▶ [INSTRUCTIONS TO FOLLOW]
Render the records as a numbered list from their beginning up to and including the line that contains "L’apport d’aliments frais". Omit blank lines and the pictures.

▶ [ENTRIES SUPPLIED]
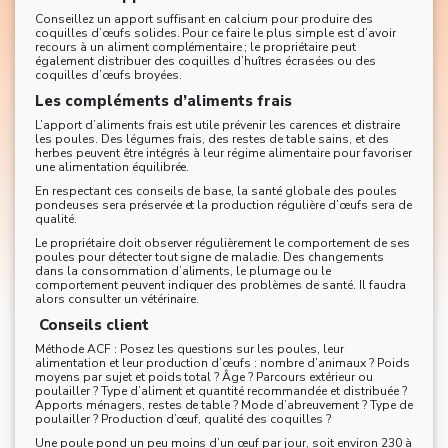
Conseillez un apport suffisant en calcium pour produire des
coquilles d’œufs solides. Pour ce faire le plus simple est d’avoir
recours à un aliment complémentaire ; le propriétaire peut
également distribuer des coquilles d’huîtres écrasées ou des
coquilles d’œufs broyées.
Les compléments d’aliments frais
L’apport d’aliments frais est utile prévenir les carences et distraire
les poules. Des légumes frais, des restes de table sains, et des
herbes peuvent être intégrés à leur régime alimentaire pour favoriser
une alimentation équilibrée.
En respectant ces conseils de base, la santé globale des poules
pondeuses sera préservée et la production régulière d’œufs sera de
qualité.
Le propriétaire doit observer régulièrement le comportement de ses
poules pour détecter tout signe de maladie. Des changements
dans la consommation d’aliments, le plumage ou le
comportement peuvent indiquer des problèmes de santé. Il faudra
alors consulter un vétérinaire.
Conseils client
Méthode ACF : Posez les questions sur les poules, leur
alimentation et leur production d’œufs : nombre d’animaux ? Poids
moyens par sujet et poids total ? Âge ? Parcours extérieur ou
poulailler ? Type d’aliment et quantité recommandée et distribuée ?
Apports ménagers, restes de table ? Mode d’abreuvement ? Type de
poulailler ? Production d’œuf, qualité des coquilles ?
Une poule pond un peu moins d’un œuf par jour, soit environ 230 à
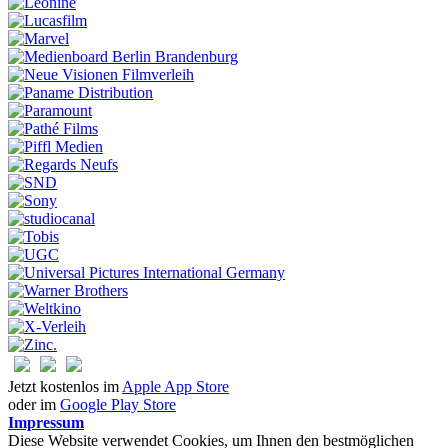
Jetzt kostenlos im
Apple App Store
oder im
Google Play Store
Impressum
Diese Website verwendet Cookies, um Ihnen den bestmöglichen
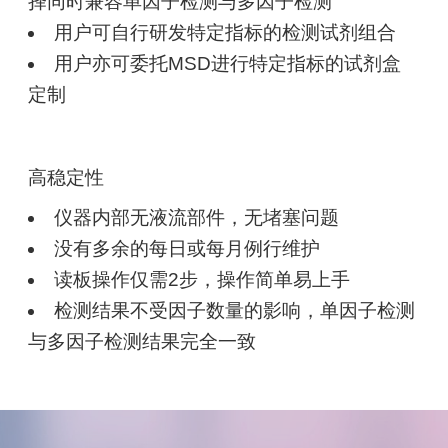
择同时兼容单因子检测与多因子检测
用户可自行研发特定指标的检测试剂组合
用户亦可委托MSD进行特定指标的试剂盒
定制
高稳定性
仪器内部无液流部件，无堵塞问题
没有多余的每日或每月例行维护
读板操作仅需2步，操作简单易上手
检测结果不受因子数量的影响，单因子检测
与多因子检测结果完全一致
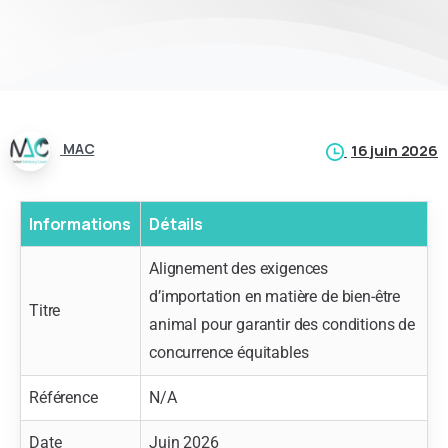
MAC
16 juin 2026
Informations
Détails
Alignement des exigences
d’importation en matière de bien-être
Titre
animal pour garantir des conditions de
concurrence équitables
Référence
N/A
Date
Juin 2026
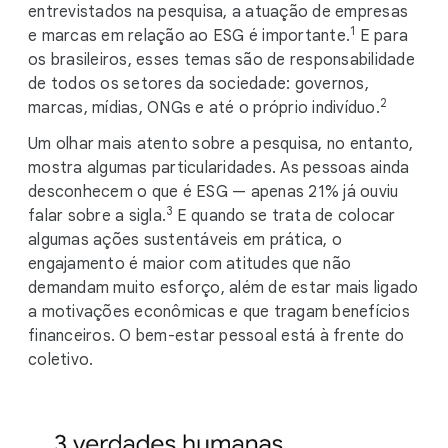
entrevistados na pesquisa, a atuação de empresas
1
e marcas em relação ao ESG é importante.
E para
os brasileiros, esses temas são de responsabilidade
de todos os setores da sociedade: governos,
2
marcas, mídias, ONGs e até o próprio indivíduo.
Um olhar mais atento sobre a pesquisa, no entanto,
mostra algumas particularidades. As pessoas ainda
desconhecem o que é ESG — apenas 21% já ouviu
3
falar sobre a sigla.
E quando se trata de colocar
algumas ações sustentáveis em prática, o
engajamento é maior com atitudes que não
demandam muito esforço, além de estar mais ligado
a motivações econômicas e que tragam benefícios
financeiros. O bem-estar pessoal está à frente do
coletivo.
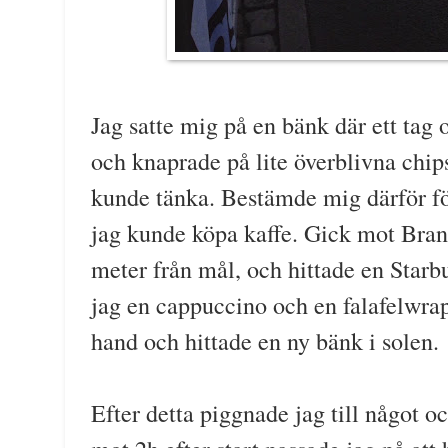
Jag satte mig på en bänk där ett tag
och knaprade på lite överblivna chips.
kunde tänka. Bestämde mig därför för 
jag kunde köpa kaffe. Gick mot Bran
meter från mål, och hittade en Starb
jag en cappuccino och en falafelwrap
hand och hittade en ny bänk i solen.
Efter detta piggnade jag till något o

▶ [OUTPUT BELOW]
1. Conseillez un apport suffisant en calcium pour produire des
2. coquilles d’œufs solides. Pour ce faire le plus simple est d’avoir
3. recours à un aliment complémentaire ; le propriétaire peut
4. également distribuer des coquilles d’huîtres écrasées ou des
5. coquilles d’œufs broyées.
6. Les compléments d’aliments frais
7. L’apport d’aliments frais est utile prévenir les carences et distraire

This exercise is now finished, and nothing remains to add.